(This is my column, written for the Bay Journal News Service, that appeared in the Baltimore Sun earlier this week:)
Ever since Adam and Eve took a bite of the apple, we have been haunted by Desire, that shape-shifting seducer who promises us beauty, understanding and fulfillment if only we chase after More.
On the one hand, that is a blessing. We would still be clumsy, clueless creatures huddling in caves — or naked in the Garden — without it.
Desire and appetite drive our ambition, fire our curiosity and lead us to discover in ways that complacency and fullness never can.
It is Desire that propels culture forward, urging us to explore, to dare, to persevere so we may uncover all the wisdom, comforts and delights that make life grand.
It is Desire that gives rise to the dignity of human achievement. Science, mathematics, medicine, the arts all depend on curiosity, appetite, the drive for more. It is these that have enabled us to recognize the awesome, intricate elegance of creation. What a pity if there were this grand universe and no one to gape in awe and wonder.
Should God ask us, as He asks Job in the Bible, “Can you tie cords to the Pleiades or undo the reins of Orion? Can you send an order to the clouds … or dispatch the lightning on a mission?” It is Desire that would have us answer, “Not yet, but we are trying.”
On the other hand, Desire is a curse. If left unchecked and undisciplined, it will drive us to excess, consuming both our resources and our spirit, and still not make us happy.

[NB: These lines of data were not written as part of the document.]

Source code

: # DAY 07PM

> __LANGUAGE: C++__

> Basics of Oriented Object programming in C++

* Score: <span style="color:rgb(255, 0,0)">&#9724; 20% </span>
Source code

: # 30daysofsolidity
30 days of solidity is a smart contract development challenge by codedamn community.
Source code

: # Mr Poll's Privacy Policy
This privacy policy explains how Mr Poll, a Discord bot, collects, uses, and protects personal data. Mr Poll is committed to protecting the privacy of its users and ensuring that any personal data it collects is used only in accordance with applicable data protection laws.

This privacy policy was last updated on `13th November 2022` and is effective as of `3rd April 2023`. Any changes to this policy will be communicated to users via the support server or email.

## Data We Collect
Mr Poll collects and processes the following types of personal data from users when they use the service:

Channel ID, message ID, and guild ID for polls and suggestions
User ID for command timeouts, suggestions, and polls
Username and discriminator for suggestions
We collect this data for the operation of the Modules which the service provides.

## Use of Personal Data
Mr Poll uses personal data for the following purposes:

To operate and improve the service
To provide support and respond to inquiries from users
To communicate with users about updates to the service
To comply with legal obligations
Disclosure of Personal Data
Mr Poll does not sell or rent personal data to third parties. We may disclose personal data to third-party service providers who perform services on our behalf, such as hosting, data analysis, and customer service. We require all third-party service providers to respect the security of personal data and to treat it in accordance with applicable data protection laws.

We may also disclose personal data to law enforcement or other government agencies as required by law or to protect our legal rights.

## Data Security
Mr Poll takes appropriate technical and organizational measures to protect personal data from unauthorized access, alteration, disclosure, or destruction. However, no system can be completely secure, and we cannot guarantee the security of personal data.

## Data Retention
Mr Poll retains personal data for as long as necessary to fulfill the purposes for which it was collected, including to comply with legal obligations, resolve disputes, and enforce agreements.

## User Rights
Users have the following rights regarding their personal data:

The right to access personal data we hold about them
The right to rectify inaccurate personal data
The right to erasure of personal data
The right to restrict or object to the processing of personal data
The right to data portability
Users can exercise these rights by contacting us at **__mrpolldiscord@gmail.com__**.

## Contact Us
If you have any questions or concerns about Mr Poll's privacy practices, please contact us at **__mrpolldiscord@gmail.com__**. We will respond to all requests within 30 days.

Unchecked Desire propels us right past Enough and straight toward the never-attainable More. We believe that if we just had one more handbag, one more car, one more bathroom, one more franchise, one more road, one more mall, we would be happy. Never mind that the last time we tried that it didn’t really work. This time, it will be different.
Even more, consumer desire, we are told, fuels the economy. But the dark secret is that it does so by fanning our discontent. Unhappiness is the currency that keeps the marketplace humming. “If the consumer forgets,” Jean Baudrillard said, “he will gently be reminded that he has no right to be happy.”
That is not good. Such a reckless Economy of More wreaks havoc on both the spirit and the environment, and ultimately back on the economy itself. The current world-wide crisis was not brought upon us by people buying too little but by people grasping for too much.
Once upon a time, the earth could absorb our reckless habits of consumption. No more. We are now 7 billion strong, growing at an astounding rate of 1 billion every 12 years. As the eminent Harvard biologist E. O. Wilson teaches us, humans have now become a geophysical force. Our numbers and our capacity can overwhelm global systems.
We may not [yet] possess the keys to the vaults of heaven or be able to call the wind to give birth to spring, but with our unchecked appetites we can foul the air and spoil the oceans and strip the Earth of fertile soil. We can destroy whole ecosystems, harvest the very last speck of nature’s bounty, rip the earth to shreds by desperately digging out the last crumbs of energy and metals. If we are the stewards of God’s creation, as many of our traditions say we are, presiding over global degradation and species extinction is not a good thing to have on our resume.
The solution may lie in the concept of Enoughness, in balancing the urge of Desire with the peace of satisfaction, the restlessness of curiosity with the quiet of contentment. The solution lies in knowing when and where we are full enough, and when we need more, to proceed humbly. It lies in creating systems that breathe in sync with the systems of the Earth so that discovery, creation, consumption and dissolution happen within the bounds of nature’s way.
Humans have never been good at this balance. Adam and Eve can tell you that. But we can learn to do it better than we ever have before, and today we know we must. For with all the upset caused by eating the apple, Adam and Eve had somewhere else to go. For us, there is nothing outside the Garden.